:: DATASET ENTRIES

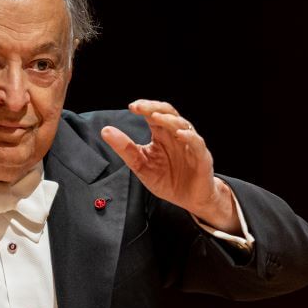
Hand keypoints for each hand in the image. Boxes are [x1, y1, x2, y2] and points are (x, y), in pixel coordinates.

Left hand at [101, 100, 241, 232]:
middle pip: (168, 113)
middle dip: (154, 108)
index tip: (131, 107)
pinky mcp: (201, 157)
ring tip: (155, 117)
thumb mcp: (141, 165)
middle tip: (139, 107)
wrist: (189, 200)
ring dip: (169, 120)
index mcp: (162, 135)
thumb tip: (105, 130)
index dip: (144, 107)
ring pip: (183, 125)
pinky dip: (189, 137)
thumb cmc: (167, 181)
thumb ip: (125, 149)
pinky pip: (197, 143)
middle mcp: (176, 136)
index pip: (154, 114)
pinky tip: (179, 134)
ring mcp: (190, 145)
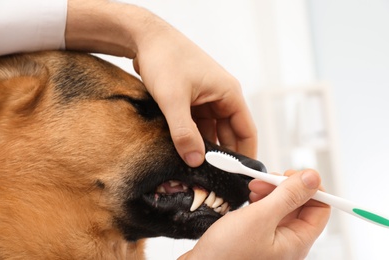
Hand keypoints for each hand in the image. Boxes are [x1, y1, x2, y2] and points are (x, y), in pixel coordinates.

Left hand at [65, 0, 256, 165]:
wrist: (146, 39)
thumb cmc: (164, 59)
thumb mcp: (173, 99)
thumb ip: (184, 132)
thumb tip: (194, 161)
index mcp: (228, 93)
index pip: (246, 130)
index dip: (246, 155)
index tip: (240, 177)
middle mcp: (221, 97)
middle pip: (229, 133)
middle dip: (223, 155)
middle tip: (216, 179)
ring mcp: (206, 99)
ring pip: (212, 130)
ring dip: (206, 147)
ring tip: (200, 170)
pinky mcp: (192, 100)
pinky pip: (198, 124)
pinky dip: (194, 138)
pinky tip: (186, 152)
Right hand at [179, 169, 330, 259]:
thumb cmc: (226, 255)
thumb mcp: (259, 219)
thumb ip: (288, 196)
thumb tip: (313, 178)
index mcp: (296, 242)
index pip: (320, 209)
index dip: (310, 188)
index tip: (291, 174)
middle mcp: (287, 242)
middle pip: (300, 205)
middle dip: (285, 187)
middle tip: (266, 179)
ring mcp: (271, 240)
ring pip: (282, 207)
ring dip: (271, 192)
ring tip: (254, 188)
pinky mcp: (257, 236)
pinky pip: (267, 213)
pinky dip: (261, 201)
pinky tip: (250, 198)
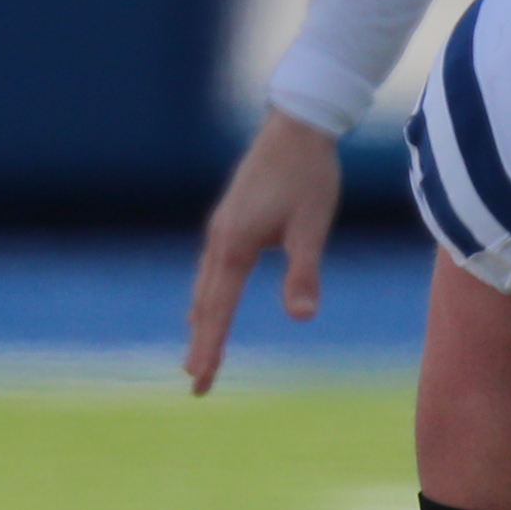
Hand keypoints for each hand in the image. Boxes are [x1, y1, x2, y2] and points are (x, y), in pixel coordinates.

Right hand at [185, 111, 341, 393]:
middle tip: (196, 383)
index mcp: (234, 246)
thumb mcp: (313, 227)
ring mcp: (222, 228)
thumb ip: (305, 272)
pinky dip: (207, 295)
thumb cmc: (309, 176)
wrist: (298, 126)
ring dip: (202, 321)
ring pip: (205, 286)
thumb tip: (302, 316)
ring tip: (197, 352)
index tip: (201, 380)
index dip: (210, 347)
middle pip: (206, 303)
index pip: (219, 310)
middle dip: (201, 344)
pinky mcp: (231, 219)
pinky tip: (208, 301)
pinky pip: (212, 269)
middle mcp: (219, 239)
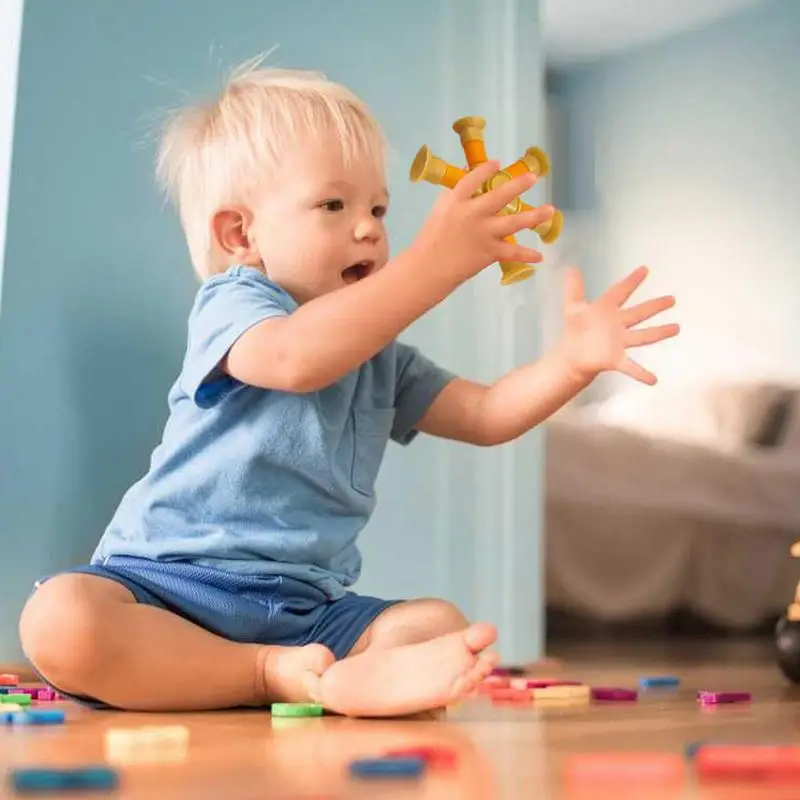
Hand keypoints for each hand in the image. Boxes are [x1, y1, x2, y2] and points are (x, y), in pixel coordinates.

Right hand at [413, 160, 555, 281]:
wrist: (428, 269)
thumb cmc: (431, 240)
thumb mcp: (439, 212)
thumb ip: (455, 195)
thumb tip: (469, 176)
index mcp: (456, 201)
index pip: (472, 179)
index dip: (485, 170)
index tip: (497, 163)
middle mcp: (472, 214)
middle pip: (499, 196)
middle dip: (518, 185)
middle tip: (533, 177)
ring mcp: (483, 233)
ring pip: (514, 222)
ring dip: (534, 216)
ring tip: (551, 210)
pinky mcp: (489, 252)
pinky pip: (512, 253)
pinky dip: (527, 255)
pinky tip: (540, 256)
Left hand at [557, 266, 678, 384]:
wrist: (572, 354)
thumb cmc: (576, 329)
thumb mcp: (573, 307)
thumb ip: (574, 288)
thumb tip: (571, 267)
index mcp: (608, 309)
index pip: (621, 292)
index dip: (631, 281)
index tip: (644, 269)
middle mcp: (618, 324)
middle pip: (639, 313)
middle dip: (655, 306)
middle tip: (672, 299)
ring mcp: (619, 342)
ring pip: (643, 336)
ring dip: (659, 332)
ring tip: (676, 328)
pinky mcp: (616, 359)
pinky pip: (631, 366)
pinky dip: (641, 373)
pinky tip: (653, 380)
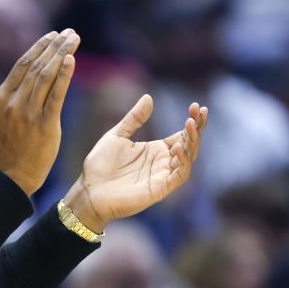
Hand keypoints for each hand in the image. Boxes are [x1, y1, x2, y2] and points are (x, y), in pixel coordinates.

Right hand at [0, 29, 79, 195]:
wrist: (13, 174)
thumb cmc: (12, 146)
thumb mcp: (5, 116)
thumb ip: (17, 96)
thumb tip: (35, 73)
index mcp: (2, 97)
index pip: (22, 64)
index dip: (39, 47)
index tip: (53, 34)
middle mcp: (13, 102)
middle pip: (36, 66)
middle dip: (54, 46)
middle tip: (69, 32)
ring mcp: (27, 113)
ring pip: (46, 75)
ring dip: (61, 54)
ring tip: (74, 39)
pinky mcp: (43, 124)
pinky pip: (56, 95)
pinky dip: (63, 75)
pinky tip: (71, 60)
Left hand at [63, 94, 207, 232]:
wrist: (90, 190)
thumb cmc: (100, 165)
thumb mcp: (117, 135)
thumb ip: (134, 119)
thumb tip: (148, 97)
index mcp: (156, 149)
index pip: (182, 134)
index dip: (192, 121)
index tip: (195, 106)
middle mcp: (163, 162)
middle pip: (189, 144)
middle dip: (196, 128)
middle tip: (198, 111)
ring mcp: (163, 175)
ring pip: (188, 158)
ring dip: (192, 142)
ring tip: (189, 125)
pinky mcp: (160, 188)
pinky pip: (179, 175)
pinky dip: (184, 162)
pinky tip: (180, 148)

::::

* EXERCISE OBJECTIVE *
Copy each line from the records above that includes the string "Right".

* OUTPUT OF THE TASK *
Right hand at [179, 169, 330, 259]:
Right hand at [185, 111, 341, 393]:
Right hand at [413, 160, 555, 281]:
Right hand at [0, 29, 79, 195]:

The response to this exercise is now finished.